Besides, if you give people, not condescending pity, but respect, and some credit they deserve for enduring a bad hand they were dealt, then perhaps you’ll offer them the gift of confidence and self-assuredness, the drive towards whatever redemption remains possible for them.
Hold people accountable while recognising their extenuating circumstances. Admit they didn’t deserve the bad hand they were dealt while encouraging them to redeem themselves, somehow.
Shouldn’t be too complicated.
Love this 👌
Being a caring, competent, loving and knowledgeable parent (about factual child-development science) should matter most when deciding to procreate. Therefore, parental failure seems to occur as soon as the solid decision is made to have a child even though the parent-in-waiting cannot be truly caring, competent, loving and knowledgeable.
Parents, including fathers, really need to be emotionally sound/strong AND knowledgeable about child-development science. I find there remains a naïve perception resulting in the perilous implementation of procreative ‘rights’ as though the potential parent will somehow, in blind anticipation, be innately inclined to sufficiently understand and appropriately nurture the child’s naturally developing bodies, minds and needs.
In Childhood Disrupted the author writes that “[even] well-meaning and loving parents can unintentionally do harm to a child if they are not well informed about human development” (pg.24).
Although society cannot prevent anyone from bearing children, not even the plainly incompetent and reckless procreator, it can educate all young people for the most important job ever, even those intending to remain childless. And rather than being about instilling ‘values’, such child-development science curriculum should be about understanding, not just information memorization. It may even end up mitigating some of the familial dysfunction seemingly increasingly prevalent in society.
If nothing else, such curriculum could offer students an idea/clue as to whether they’re emotionally suited for the immense responsibility and strains of parenthood. Given what is at stake, should they not at least be equipped with such important science-based knowledge?
Crucial knowledge like: Since it cannot fight or flight, a baby hearing loud noises nearby, such as that of quarrelling parents, can only “move into a third neurological state, known as a ‘freeze’ state. … This freeze state is a trauma state” (pg.123). And it’s the unpredictability of a stressor, rather than the intensity, that does the most harm. When the stressor “is completely predictable, even if it is more traumatic — such as giving a [laboratory] rat a regularly scheduled foot shock accompanied by a sharp, loud sound — the stress does not create these exact same [negative] brain changes” (pg. 42).

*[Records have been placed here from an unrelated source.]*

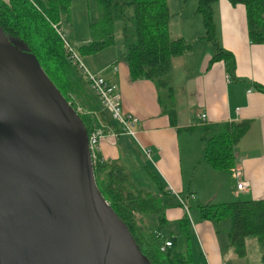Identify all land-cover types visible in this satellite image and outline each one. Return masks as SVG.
Here are the masks:
<instances>
[{
    "label": "trees",
    "instance_id": "trees-1",
    "mask_svg": "<svg viewBox=\"0 0 264 264\" xmlns=\"http://www.w3.org/2000/svg\"><path fill=\"white\" fill-rule=\"evenodd\" d=\"M218 0H197L196 13L202 18L204 34L213 54L210 63L221 62L229 77L235 78V58L220 43L214 19L213 6ZM231 5L245 7L249 41L264 44V0H227ZM70 0H0V28L8 41L29 55L42 69L63 98L76 111L87 133L100 126L94 115L93 99L98 98L81 80L80 69L69 58L56 29L64 35L62 21H69ZM98 18L88 24L90 37L76 46L69 45L77 55L94 54L111 46L113 25L121 23L123 52L119 55L127 68L128 79H146L157 91V102L167 114L170 123H176L174 86L172 76L173 58L183 55L191 44L183 37L170 33V12L167 0H96ZM55 25V28L52 26ZM66 39V37L64 36ZM67 40V39H66ZM86 83V84H85ZM87 86V89L84 87ZM254 87L264 93V87ZM89 97V98H88ZM78 99L79 105L75 101ZM100 104V103H99ZM92 110V111H90ZM247 121H224L204 123L188 127L200 134L203 143V159L213 169L230 171L234 166V145L246 133ZM94 181L102 197L128 228L142 254L150 264H192L189 257L176 247V237L161 231L166 224V191L159 186L154 194L137 187L128 173L116 160L97 158L92 167ZM203 221L230 220L228 239L237 255L245 253V239L253 237L260 246L264 258V199L238 200L213 204H198ZM156 216L155 224L149 221ZM188 219L179 220L180 235L188 241ZM166 240L170 246H164Z\"/></svg>",
    "mask_w": 264,
    "mask_h": 264
},
{
    "label": "crops",
    "instance_id": "crops-1",
    "mask_svg": "<svg viewBox=\"0 0 264 264\" xmlns=\"http://www.w3.org/2000/svg\"><path fill=\"white\" fill-rule=\"evenodd\" d=\"M168 5L170 9L169 1ZM213 9L218 39L235 58V78L228 76L223 63H210L213 49L208 42L204 44L206 40L202 38L203 23L196 20L197 25H193L191 29V25L178 22L183 9L177 12L176 19L171 17L170 23H178V30L173 33L170 24L171 36L183 37L191 46L183 55L173 58L175 125L170 123L167 114L157 102V91L150 81L128 79L126 65L118 57L120 54L108 52L103 54L105 59L100 62L94 58L99 56L94 55L104 49L98 51L92 54V70L87 69L116 83L122 111L138 119L135 135H127L120 131L119 125L106 110L94 105L95 99L92 97L97 123L105 130V135L98 144L99 158L120 163L135 186L157 194L160 193L157 186L160 184L163 191L168 193L166 197L169 194H186L187 198L195 201L197 208L198 204L228 202L241 198L264 199V93L254 87L255 83L264 87V44H253L249 41L244 5L233 6L227 0H218ZM186 30L190 33L187 34ZM189 34L191 35L188 38ZM113 66L116 71L112 70ZM180 67L183 73L178 78L175 72ZM180 80L184 82L179 84ZM201 114H205L207 124L224 121L248 122V130L234 145L232 170H216L204 161L200 134L187 130L188 127L202 125ZM182 132L187 134L182 137L181 142ZM195 133L199 134V138L197 144L192 146V137L197 141ZM145 148L149 149L148 156L143 154ZM140 158L144 159L143 164L159 169L163 176L157 178L151 174L150 184H146L148 187L139 185L130 175L131 167L140 168ZM236 170H240L241 179L248 183L246 189L237 188ZM191 194H194L195 199L190 197ZM181 200L183 199L170 203L165 209V225L170 221L176 222V229L169 234L176 237L177 249V236L187 241L180 235L179 220L184 216L188 219L189 211L188 207L185 209L182 205L184 200ZM194 216V226L190 227L188 219L187 230L189 235L192 230L191 234L195 238L193 242L196 243L199 254L204 253V264H220L221 250L217 234L221 222L203 221L200 213L198 219L196 212ZM149 221L153 224L156 222L151 219ZM201 255L200 260L203 259ZM189 259L191 260L190 257Z\"/></svg>",
    "mask_w": 264,
    "mask_h": 264
},
{
    "label": "water",
    "instance_id": "water-1",
    "mask_svg": "<svg viewBox=\"0 0 264 264\" xmlns=\"http://www.w3.org/2000/svg\"><path fill=\"white\" fill-rule=\"evenodd\" d=\"M92 167L80 117L0 28V264H150Z\"/></svg>",
    "mask_w": 264,
    "mask_h": 264
},
{
    "label": "rangeland",
    "instance_id": "rangeland-1",
    "mask_svg": "<svg viewBox=\"0 0 264 264\" xmlns=\"http://www.w3.org/2000/svg\"><path fill=\"white\" fill-rule=\"evenodd\" d=\"M168 1L170 3L172 18H174V20L177 17L176 16L177 12L179 13L183 9L182 17L178 18V22H184L187 25H191V29L193 25H197L196 20L200 21V23L202 24L201 15L199 13L195 14L196 7H197V0H168ZM97 18H98V6L96 3V0H70L69 8H68L69 21H62V24H61V29L67 41L73 47L82 41H87L90 37V29L88 27V24L93 21H96ZM174 24L176 23L173 22L171 24V27H172L171 31L173 33L175 32L176 29L178 30V23L176 24V26H174ZM120 28H121V23L119 21H116L113 25V39H114L113 44L105 48L101 53H97L96 55H94V56H99V57H94L96 60L102 62L105 59L103 54H107L108 52H112V53L115 52V54L117 55L123 52V43H122V36H121ZM180 29L182 28L180 27ZM186 33L187 34L190 33L189 30H186ZM190 35L191 34H189L187 37L189 38ZM204 42H205L204 44H207L206 43L207 41H204ZM198 47H199V44L196 45V48ZM77 56L79 58L80 64H82L86 69L88 70L90 69L91 71L92 70V54H88V55L81 54ZM191 70L192 68L189 69L186 73L190 72ZM181 71L182 70L180 67L175 72L178 78H181V74L183 73V71L182 72ZM79 74H80L81 80L85 82L83 79L82 73L80 72ZM181 81L183 80H180L179 84L181 83ZM85 84H84V87L87 89V86ZM75 101L77 102V104L79 103L77 98L75 99ZM96 104L99 105V107H101V105L95 100L94 105ZM78 107L80 108L81 111L84 108V107L82 108V105L81 106L79 105ZM87 107L89 106H86L85 104L84 110H87ZM186 134L187 133L185 132H182L180 134L181 142H182V137H185ZM194 136L197 138V141H194V137H192V140L190 143L192 146L197 144L199 134L195 133ZM143 154H141V156L145 158ZM146 158L148 159V157ZM143 160L140 158V168L139 169L135 167H131L129 171H130L131 178H133L139 185L148 187L146 186V184L147 185L150 184L152 175H155L157 178L163 177V176L161 175L159 169H157L156 167L152 168L149 165L143 164ZM149 163L152 165V162L149 161ZM179 199H183L185 201L187 206H185L184 202H183L184 203L183 205L185 209L188 207L189 212L187 215H188L190 227H193L196 221V218L194 216L195 212L198 214V219H200L199 213H198L199 210L197 208V205L195 201H193L190 198H187L186 194H177V195L169 194V196L166 199V202L168 203L167 205L169 206L170 203H176V200L178 201ZM150 219L152 221L153 220L156 221V216L152 215ZM213 222L214 223L221 222L218 225V234H217V238L219 240L220 250H221L220 264H260V263L264 264V258L261 255L260 246L255 238L253 237L246 238L245 239V253L243 255H237L234 252V249L229 244V239H228V229L230 227L229 219L227 218L221 221H213ZM225 224H227V226H225ZM175 229H176V222L170 221L167 223V225H165L162 228V231L164 234H169V232H173V230ZM191 232L192 230H190L188 241H185L183 238H180L175 234L177 236L178 249L184 252L185 255L190 257L193 264H204V258H205L204 253L203 255H201L197 251L196 243L193 242L195 238L192 236ZM199 255L203 256V259L200 260Z\"/></svg>",
    "mask_w": 264,
    "mask_h": 264
},
{
    "label": "built area",
    "instance_id": "built-area-1",
    "mask_svg": "<svg viewBox=\"0 0 264 264\" xmlns=\"http://www.w3.org/2000/svg\"><path fill=\"white\" fill-rule=\"evenodd\" d=\"M52 26L55 28V25ZM56 30L63 41L65 50L68 52L69 58L72 60V62H75L77 64L89 89L98 98L101 107L104 110H106L109 116L111 117V119L114 120L119 125L121 132L127 135L134 136L136 132L135 126L138 123V119L136 116L122 111L121 103H120V95L116 83L108 79H105L103 76H101L98 73H92L88 71L82 64H80L78 56L73 51L67 40L64 38V35L61 34L60 29H56ZM112 70L116 71L115 66L112 67ZM75 112L81 113L83 111H81L80 108L78 107ZM201 118H202L201 123L202 124L206 123L205 114H201ZM104 135H105V130L101 125L97 127L95 126L89 131V133H87V147L92 164L98 158V144L100 139ZM143 152L146 156H148L149 149L145 148L143 149ZM235 175L238 178L237 188L246 189L248 183L241 179L240 170H236ZM190 197L195 199L194 194H191ZM183 202L182 205L184 204ZM170 245H171V241L166 240L164 242V246L161 249H164L165 246H170Z\"/></svg>",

Mindlessly ‘minding our own business’ often proves humanly devastating, especially when child abuse is involved. And some people still hold a misplaced yet strong sense of entitlement when it comes to misperceiving children largely as obedient property.
Yet, largely owing to the Only If It’s In My Own Back Yard mindset, however, the prevailing collective attitude (implicit or subconscious) basically follows: ‘Why should I care — my kids are alright?’ or (the even more self-serving) ‘What’s in it for me as a taxpayer?’